Em 2022, um homem partiu da Califórnia para Washington, DC, com o propósito de assassinar Brett Kavanaugh, ministro da Suprema Corte americana. Estava indignado com o voto da Corte sobre o aborto. Chegando à residência do juiz, enviou mensagem de despedida para a irmã. Fala do suicídio que cometeria após o ato. A irmã logrou dissuadi-lo e o instigou a ligar para o 911, o que permitiu sua captura.
Quem ou o que estava em risco neste episódio? Certamente o juiz cuja vida esteve por um fio. Mas a democracia americana não estava em risco; conclusão que não se alteraria caso o plano tivesse tido êxito. Tratava-se de uma ação isolada, mas com inequívoco conteúdo político-partidário: “eu poderia pelo menos pegar um deles, o que iria mudar os votos por mais de uma década, e eu vou atirar em três. Todas as principais decisões nos últimos dez anos têm sido partidárias, então se tiver mais liberais que conservadores eles terão o poder”.

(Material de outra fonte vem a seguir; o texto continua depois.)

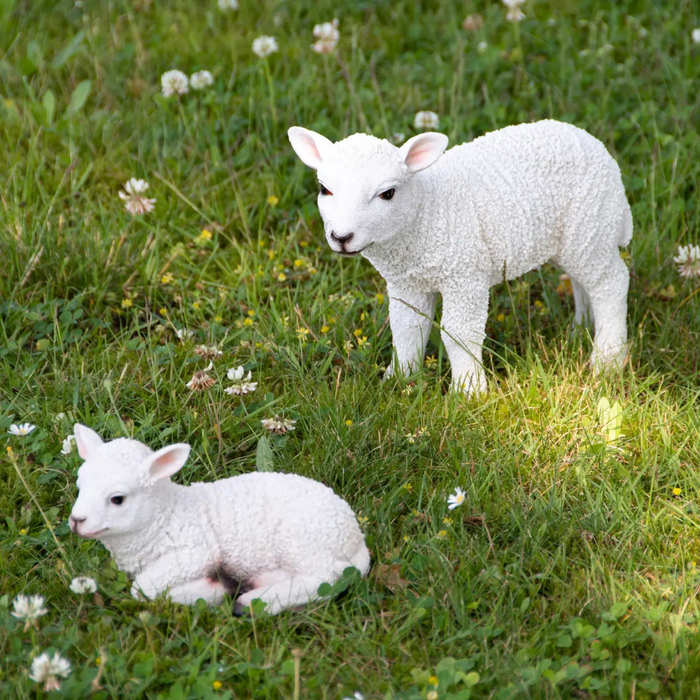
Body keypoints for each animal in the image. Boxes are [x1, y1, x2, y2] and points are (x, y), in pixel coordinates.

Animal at [68, 424, 370, 614]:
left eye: (117, 499)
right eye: (80, 485)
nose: (76, 520)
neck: (162, 517)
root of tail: (355, 537)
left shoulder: (195, 552)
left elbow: (141, 589)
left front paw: (210, 591)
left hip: (303, 538)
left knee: (327, 578)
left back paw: (253, 601)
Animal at [288, 120, 633, 395]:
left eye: (387, 193)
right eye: (324, 189)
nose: (341, 238)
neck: (424, 212)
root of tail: (600, 150)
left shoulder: (464, 276)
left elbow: (458, 332)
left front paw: (468, 392)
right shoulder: (407, 283)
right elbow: (406, 329)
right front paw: (398, 379)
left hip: (591, 220)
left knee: (611, 282)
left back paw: (608, 358)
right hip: (578, 237)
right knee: (582, 281)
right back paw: (580, 331)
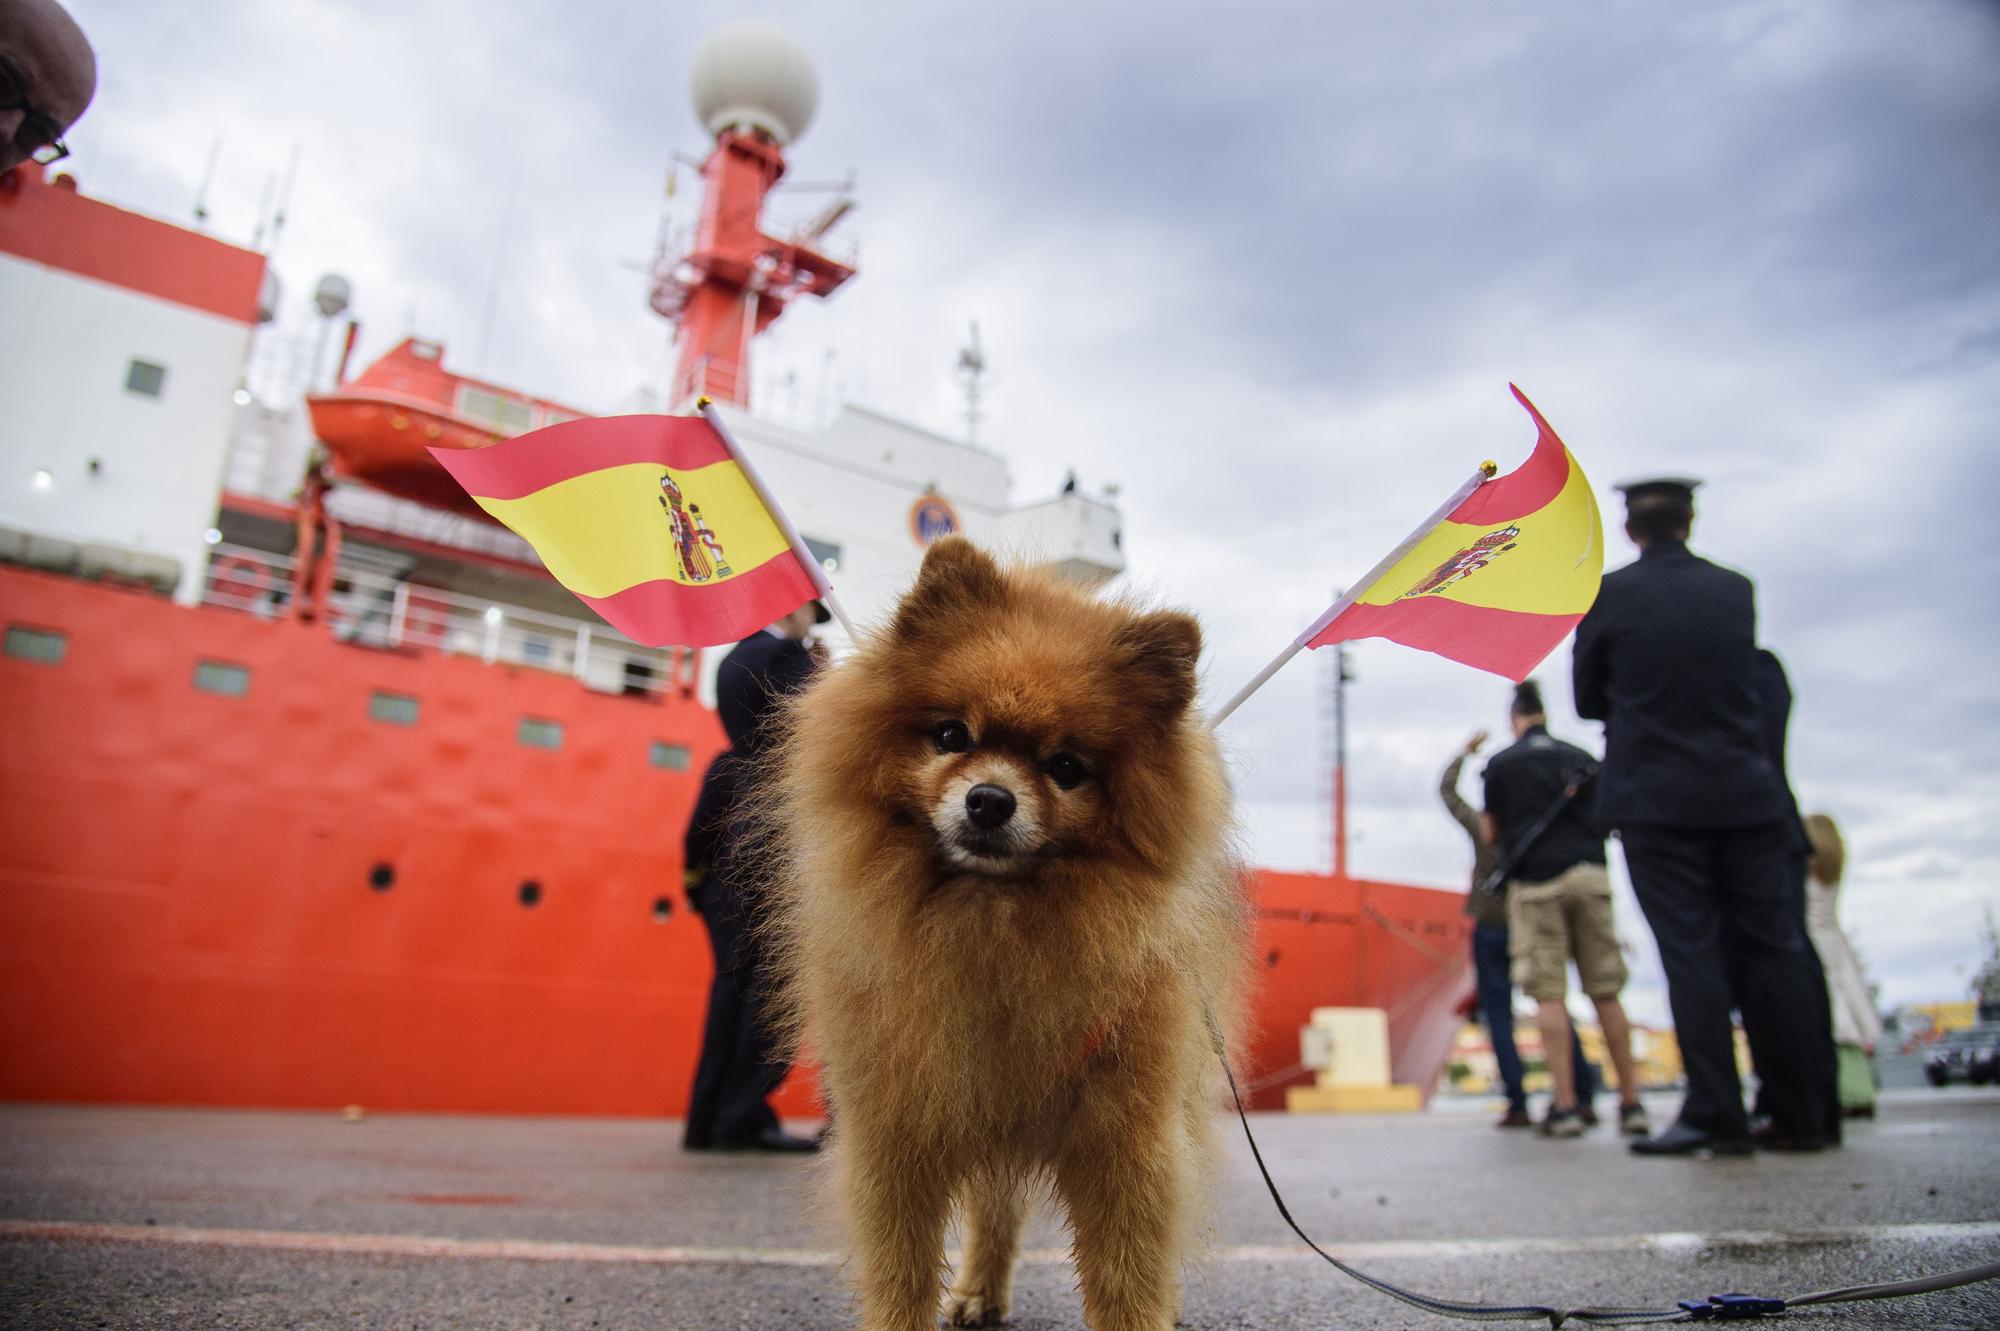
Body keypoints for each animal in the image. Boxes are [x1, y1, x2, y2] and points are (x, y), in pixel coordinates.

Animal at [756, 535, 1240, 1327]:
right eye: (952, 735)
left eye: (1066, 767)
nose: (989, 799)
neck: (991, 926)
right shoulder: (897, 1125)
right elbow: (901, 1265)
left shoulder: (1127, 1135)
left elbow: (1127, 1267)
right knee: (995, 1208)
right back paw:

O quase atentado é produto da polarização política recente naquele país? As evidências sugerem que a polarização incentiva comportamentos não democráticos, mas não necessariamente violência. Há semelhanças entre este caso e o de Tiu França. Mesmo se a ação não fosse individual —e envolvesse um bando de lunáticos— a conclusão seria a mesma: são atentados e não ameaças à democracia. A conspiração para um golpe de Estado, no entanto, faz parte de outra classe de ações.
As ameaças à democracia podem ser observáveis ou não, ou seja, apenas conhecidas posteriormente, como com o plano golpista. No primeiro caso, elas podem deflagrar respostas concomitantes, das instituições e da sociedade. Mas podem ser meramente retóricas, sem medidas concretas. Caso estas existam, as respostas tomam a forma de ações pelo Legislativo, Judiciário e sociedade. Aqui a resiliência da democracia é visível e mensurável. Mas ela também se manifesta por dissuasão: a percepção da robustez das instituições e também suas disfuncionalidades (ex. fragmentação partidária obstaculizando mudanças radicais) tem efeito inibidor.
É cedo para qualquer conclusão, mas o malogro do plano tem ancoragem institucional. É o que sugere a troca de mensagens entre o general Mario Fernandes e seu chefe de gabinete: “Cinco (generais) não querem, três querem muito e os outros, zona de conforto. É isso. Infelizmente”. “Tem o dissidente, tem os filha da p… lá, tem, já tá comprovado. Mas nós sabemos que é um colegiado”. “Quatro linhas da Constituição é o cacete! Nós estamos em guerra”. Os golpistas eram francamente minoritários, o que não deveria causar surpresa.
A conclusão do ministro da Defesa do governo Lula captura parte da dinâmica em jogo: “não houve golpe porque as Forças Armadas foram leais à Constituição”. Por que a maioria dos generais disse não? Aqui se combinam fatores individuais (sobre os quais nunca poderemos ter certezas) e instituições, como discuti aqui na coluna. Mas é fundamentalmente a complexidade institucional que faz o plano ser percebido como aventura indesejável. Estas conclusões não se alteram mesmo se o plano não tivesse sido abortado. Como no caso de Kavanaugh, o risco a muitos indivíduos era alto; mas à democracia foi baixo.